経団連の十倉会長は6日の記者会見で、「徴用」をめぐる問題で韓国政府が解決策を発表したことや、日本政府が評価する考えを示したことについて「日韓関係を未来に向けてよりよいものにしようと、日本政府が決心されたことは非常に評価したいと思う。地政学的なリスクが高まっているので、協力して対処しようという未来志向の表れだと思う」と述べました。

そのうえで「時間がかかる面もあると思うが、日韓の経済界で未来志向の事業を行うことが役に立つのであれば、われわれにとってもありがたい話だ」と述べ、韓国の経済団体「全国経済人連合会」と共同で経済分野などでの連携強化につながる事業を検討していくことを明らかにしました。

また事業を進めるために基金を設立する場合には、会員の企業から寄付金を募ることはせず、経団連から資金を出すことを想定しているということです。
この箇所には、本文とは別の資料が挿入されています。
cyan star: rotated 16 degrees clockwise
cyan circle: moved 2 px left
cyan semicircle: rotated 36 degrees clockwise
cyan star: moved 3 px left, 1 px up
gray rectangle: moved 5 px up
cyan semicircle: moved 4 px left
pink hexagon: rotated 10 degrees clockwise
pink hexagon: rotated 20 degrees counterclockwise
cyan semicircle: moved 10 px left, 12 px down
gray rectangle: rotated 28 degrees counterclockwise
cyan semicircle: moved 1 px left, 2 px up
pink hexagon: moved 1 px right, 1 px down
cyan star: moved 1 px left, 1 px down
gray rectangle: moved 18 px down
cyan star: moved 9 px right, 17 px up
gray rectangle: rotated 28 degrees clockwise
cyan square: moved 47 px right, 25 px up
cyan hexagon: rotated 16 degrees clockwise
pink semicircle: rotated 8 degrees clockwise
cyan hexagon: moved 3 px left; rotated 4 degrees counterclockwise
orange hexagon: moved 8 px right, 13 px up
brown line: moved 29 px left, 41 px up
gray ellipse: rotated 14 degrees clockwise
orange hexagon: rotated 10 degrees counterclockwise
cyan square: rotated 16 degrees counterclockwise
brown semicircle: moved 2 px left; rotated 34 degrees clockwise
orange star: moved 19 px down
会見の中で十倉会長は「日韓の間ではエネルギーの安全保障や少子高齢化など同じような悩みを抱えている。あらゆる分野でどういうことができるか検討していきたい」と述べ、幅広い分野での連携を模索したいという考えを示しました。

日本製鉄「解決済みと認識 コメントする立場にない」

「日本製鉄」は「解決策が公表されたことは承知しておりますが、韓国政府の国内措置について、当社としてコメントする立場にございません。本問題は、1965年の日韓請求権協定によって解決済みと認識しております。引き続き適切に対応してまいります」としています。

三菱重工業「コメントする立場にない」

「三菱重工業」は「日韓請求権協定により、完全かつ最終的に解決されているというのが当社の立場であり、コメントする立場にありません」としています。